Título: Mudanças necessárias
Autor:
Fonte: O Globo, 14/06/2010, Opinião, p. 6

A um mês de completar duas décadas, o Estatuto da Criança e do Adolescente está a uma grande distância do mundo real. É irrefutável que a sociedade precisa dispor de mecanismos de proteção ao menor de idade. Trata-se de pacto consensual em razão da necessidade de a troca de gerações não sofrer solução de continuidade. Para isso, avanços e conquistas sociais precisam estar inscritos indelevelmente nos dispositivos institucionais do país.

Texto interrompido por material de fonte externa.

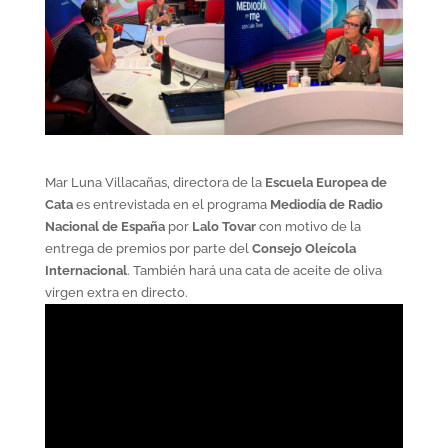
Mar Luna Villacañas, directora de la
Escuela Europea de
Cata
es entrevistada en el programa
Mediodía de Radio
Nacional de España
por
Lalo Tovar
con motivo de la
entrega de premios por parte del
Consejo Oleícola
Internacional
. También hará una cata de aceite de oliva
virgen extra en directo.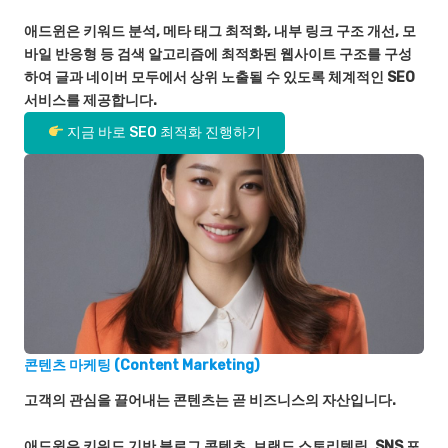
애드윈은 키워드 분석, 메타 태그 최적화, 내부 링크 구조 개선, 모
바일 반응형 등 검색 알고리즘에 최적화된 웹사이트 구조를 구성
하여 글과 네이버 모두에서 상위 노출될 수 있도록 체계적인 SEO
서비스를 제공합니다.
지금 바로 SEO 최적화 진행하기
콘텐츠 마케팅 (Content Marketing)
고객의 관심을 끌어내는 콘텐츠는 곧 비즈니스의 자산입니다.
애드윈은 키워드 기반 블로그 콘텐츠, 브랜드 스토리텔링, SNS 포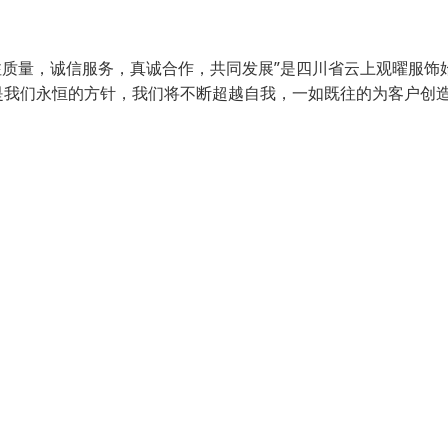
注质量，诚信服务，真诚合作，共同发展”是四川省云上观曜服饰
是我们永恒的方针，我们将不断超越自我，一如既往的为客户创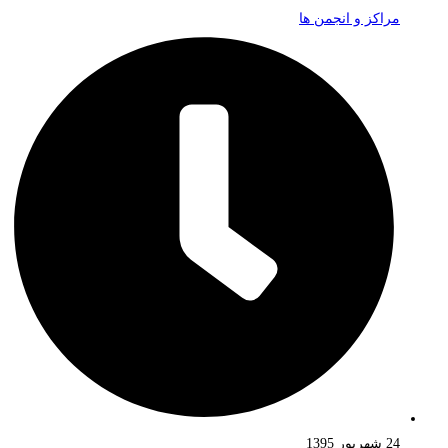
مراکز و انجمن ها
24 شهریور 1395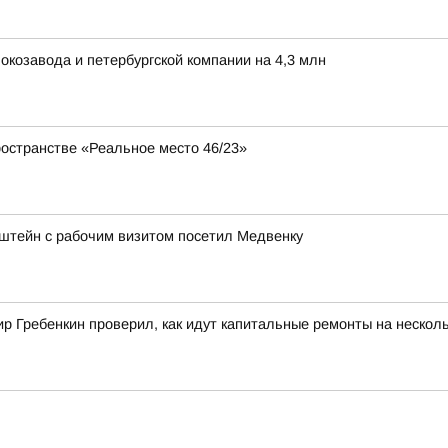
окозавода и петербургской компании на 4,3 млн
ространстве «Реальное место 46/23»
штейн с рабочим визитом посетил Медвенку
 Гребенкин проверил, как идут капитальные ремонты на несколь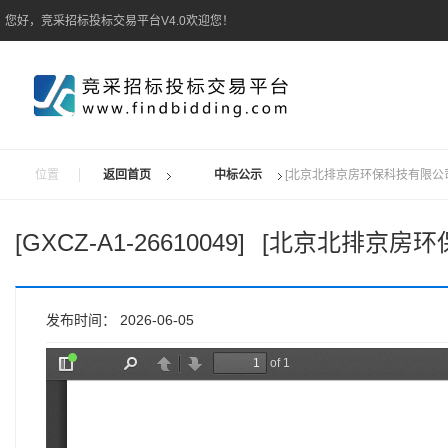
您好，竞采招标投标交易平台V4.0欢迎您！
位置
返回首页
中标公示
[北京北排京房环保科技有限公司
[GXCZ-A1-26610049]
[北京北排京房环
发布时间： 2026-06-05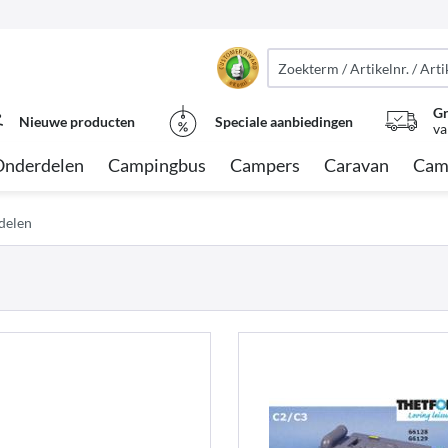
Gr
Nieuwe producten
Speciale aanbiedingen
va
Onderdelen
Campingbus
Campers
Caravan
Cam
delen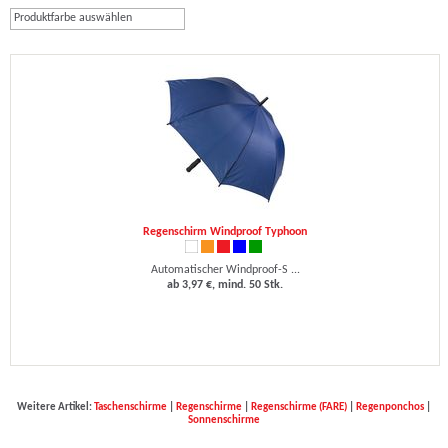
Produktfarbe auswählen
Regenschirm Windproof Typhoon
Automatischer Windproof-S ...
ab 3,97 €, mind. 50 Stk.
Weitere Artikel:
Taschenschirme
|
Regenschirme
|
Regenschirme (FARE)
|
Regenponchos
|
Sonnenschirme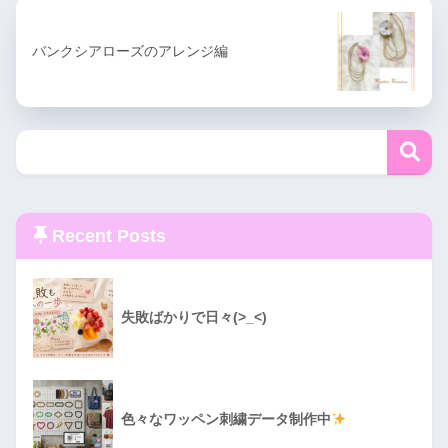
バンクシアローズのアレンジ編
Recent Posts
失敗ばかりで日々(>_<)
色々なワッペン刺繍データ制作中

Neste aspecto, acesso à educação, à saúde, ao bem-estar, bem como garantia de defesa contra a violência, direitos inarredáveis dos jovens, estão bem assegurados pelo ECA.

O estatuto afasta-se da realidade, no entanto, naquilo que tem de paternalista com os menores infratores. Desde a aprovação do ECA, a sociedade passou por profundas transformações. Principalmente no que diz respeito ao acesso à informação, deu-se no planeta uma revolução que mudou costumes, alterou a maneira de o jovem se relacionar com o mundo e abreviou o período de amadurecimento do ser humano.

Prova disso é que o adolescente, aos 16 anos, já pode votar, por ser considerado cidadão com capacidade de discernir politicamente. Outros direitos do menor são resultado, em grande medida, das garantias asseguradas pela lei orgânica. Mas é no capítulo dos deveres que o ECA se revela um dispositivo defasado, a exigir mudanças que possam adequá-lo ao mundo real.

Ao anteparo do estatuto, o envolvimento de crianças e adolescentes com a criminalidade cresceu assustadoramente. A crônica da violência no país está repleta de episódios que mostram jovens infratores, perfeitamente conscientes das implicações de seus atos, que buscam o respaldo do ECA como proteção para continuar a praticar assaltos, inclusive a mão armada, cometer barbaridades e ligar-se ao tráfico de drogas. Particularmente neste último caso, aproveitando as imunidades conferidas pela lei aos menores, os chefões do tráfico passaram a recrutar meninos, e a armá-los, já na faixa dos 10, 11 anos.

Dá-se, assim, um efeito contrário ao espírito da lei. Em vez de proteger o jovem e ajudar a resgatá-lo da rota do crime, o estatuto acaba se tornando um instrumento de formação de "mão de obra" preferencial para o tráfico e de manutenção de crianças e adolescentes nos desvãos da marginalidade.

A palpável necessidade de mudanças no estatuto, particularmente a que trata da redução do limite da inimputabilidade de 18 para 16 anos, é objeto de ações no Congresso. A Comissão de Constituição e Justiça do Senado já aprovou projeto neste sentido. Na Câmara, as comissões analisam outra importante alteração no corpo da lei - a eliminação do dispositivo segundo o qual o prontuário do menor infrator é zerado quando ele completa 18 anos. São mudanças cruciais, mas que incompreensivelmente não avançam nas duas Casas.

Deve-se ressaltar, no entanto, que aumentar a abrangência da lei para fins punitivos, por si só, não resolve o problema dos menores infratores. É preciso que, paralelamente, se proceda a uma reformulação completa nas instituições correcionais. Prender os adolescentes e confiná-los em penitenciárias dominadas por criminosos de alta periculosidade terá apenas o dom de transformá-los irremediavelmente em bandidos irrecuperáveis. Trata-se, portanto, de enfrentar a questão do menor infrator de forma estrutural, com mudanças no ECA e no sistema de correção - a par, evidentemente, das obrigações do Estado (e dos pais) com a educação e a formação moral.